Analyzing the Punnett square, we can see the following genotypes for the offspring: - AABB: 1 (purple) - AABb: 2 (purple) - AaBB: 2 (purple) - AaBb: 4 (purple) - aaBb: 2 (white) - AAbb: 2 (white) - aabb: 1 (white) Now we can calculate the phenotypic ratio of purple to white. There are a total of 16 offspring in the Punnett square. 9 of them have a purple phenotype, and 7 have a white phenotype. So, the expected phenotypic ratio of purple to white in the offspring is \(\frac{9}{16} : \frac{7}{16}\).

Key concepts

Punnett Square

The Punnett square is a visual tool in genetics used to predict the possible genotypes of offspring from a cross between two parents. In a dihybrid cross, like the one provided in the exercise, we're examining two distinct traits, each represented by a different gene. For a parent with the genotype AaBb, which is heterozygous for both traits, the possible gametes are AB, Ab, aB, and ab.

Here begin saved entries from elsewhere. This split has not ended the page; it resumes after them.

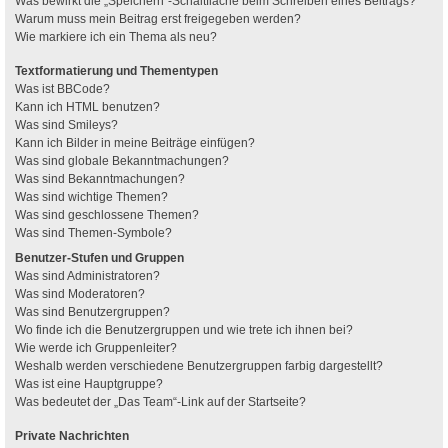
Was bewirkt die „Speichern“-Schaltfläche beim Schreiben eines Beitrags?
Warum muss mein Beitrag erst freigegeben werden?
Wie markiere ich ein Thema als neu?
Textformatierung und Thementypen
Was ist BBCode?
Kann ich HTML benutzen?
Was sind Smileys?
Kann ich Bilder in meine Beiträge einfügen?
Was sind globale Bekanntmachungen?
Was sind Bekanntmachungen?
Was sind wichtige Themen?
Was sind geschlossene Themen?
Was sind Themen-Symbole?
Benutzer-Stufen und Gruppen
Was sind Administratoren?
Was sind Moderatoren?
Was sind Benutzergruppen?
Wo finde ich die Benutzergruppen und wie trete ich ihnen bei?
Wie werde ich Gruppenleiter?
Weshalb werden verschiedene Benutzergruppen farbig dargestellt?
Was ist eine Hauptgruppe?
Was bedeutet der „Das Team“-Link auf der Startseite?
Private Nachrichten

These combinations are listed on one side of a 4x4 Punnett square, mirroring the unique pairing possibilities these gametes have with those from the other parent. If the other parent is homozygous recessive (aabb), then their only possible gamete is ab, which occupies the opposite side of the Punnett square.

Once the Punnett square is set up, we fill it in by combining each gamete from one parent with each gamete from the other parent. This step-by-step approach visualizes the probabilities of genotypes for each offspring. Even though the math behind the Punnett square is simple probabilities, it greatly enhances our understanding of how traits are passed down.

Phenotypic Ratio

The phenotypic ratio describes the proportion of offspring with different traits that result from a genetic cross. It's determined by examining the offspring's outward characteristics (phenotypes) rather than their genetic makeup (genotypes). In the provided exercise, we're comparing two phenotypes: purple and white.

After filling out the Punnett square and identifying the genotypes, we translate these into phenotypes based on dominance relationships. In the case of the A and B alleles, the dominant allele masks the presence of the recessive allele, leading to the purple phenotype whenever one or more dominant alleles (A or B) are present.

By calculating how many squares within the Punnett square represent each phenotype, we can establish the phenotypic ratio. It's important to recognize that while the genotypic ratio can be complex in a dihybrid cross due to multiple gene interactions, the phenotypic ratio simplifies this complexity into observable results.

Genetics

Genetics is the study of heredity and variation in living organisms. It explains how traits are passed from parents to offspring through genes. Genes, which are made up of DNA, act as instructions for making molecules called proteins.

In sexual reproduction, organisms inherit two sets of genes, one from each parent. These genes come in different variants, called alleles, which can be dominant or recessive. The combination of alleles determines an individual's genotype. The genotype, along with environmental factors, then influences the phenotype—the observable traits.

The exercise we've been looking at involves a dihybrid cross, which looks at the inheritance of two different genes. Genetics helps us understand the outcome of such crosses, predicting traits of offspring and allowing us to delve into the probabilities and patterns of inheritance, a fundamental aspect of biology.